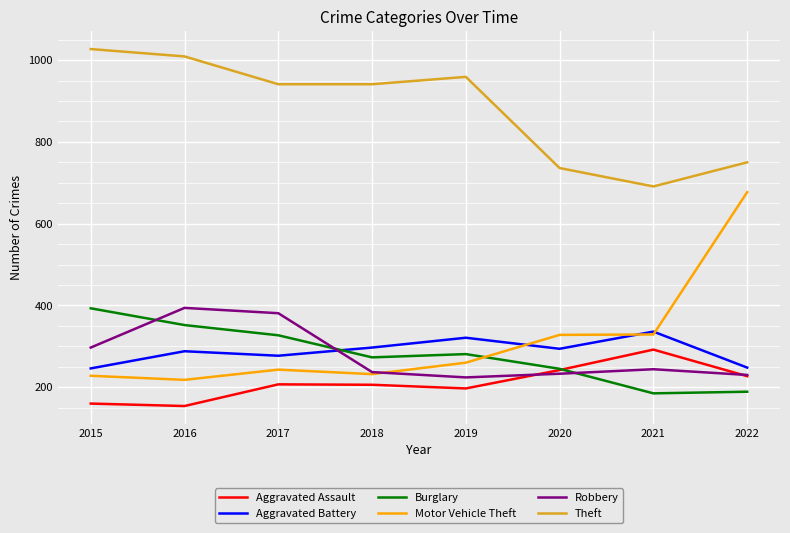

How many interior local peaks does the Aggravated Battery series have?

3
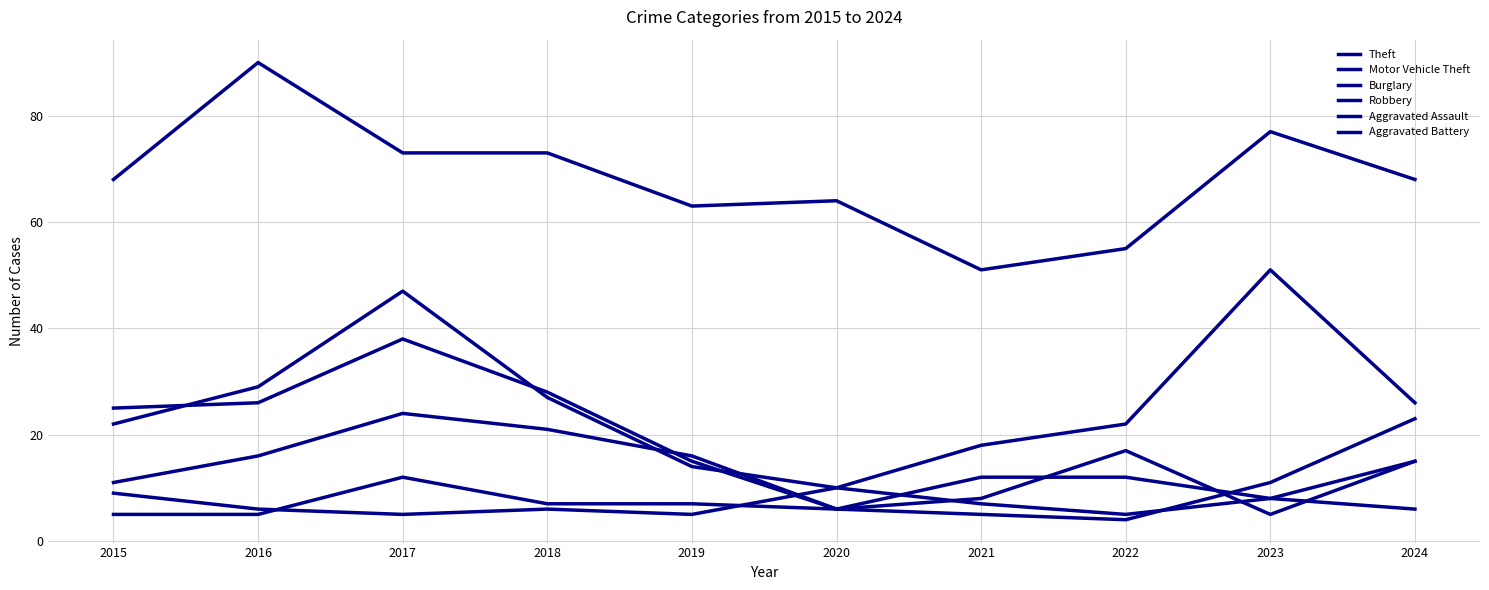

Does the chart display data point markers on the line(s)?

No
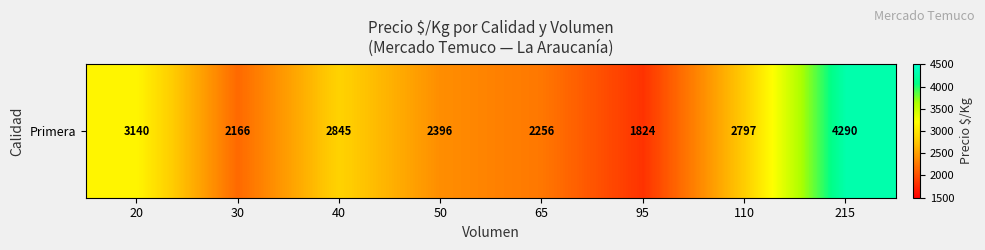

How many values are below 2797?

4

┄┄┄┄┄┄┄┄┄┄┄┄┄┄┄┄┄┄┄┄

Task — Write out everything from the line containing "Does the chart" down through the last of the entries, word for word, and leave the pictures out.

Answer section —
Does the chart display data point markers on the line(s)?

No

How many values are below 2797?

4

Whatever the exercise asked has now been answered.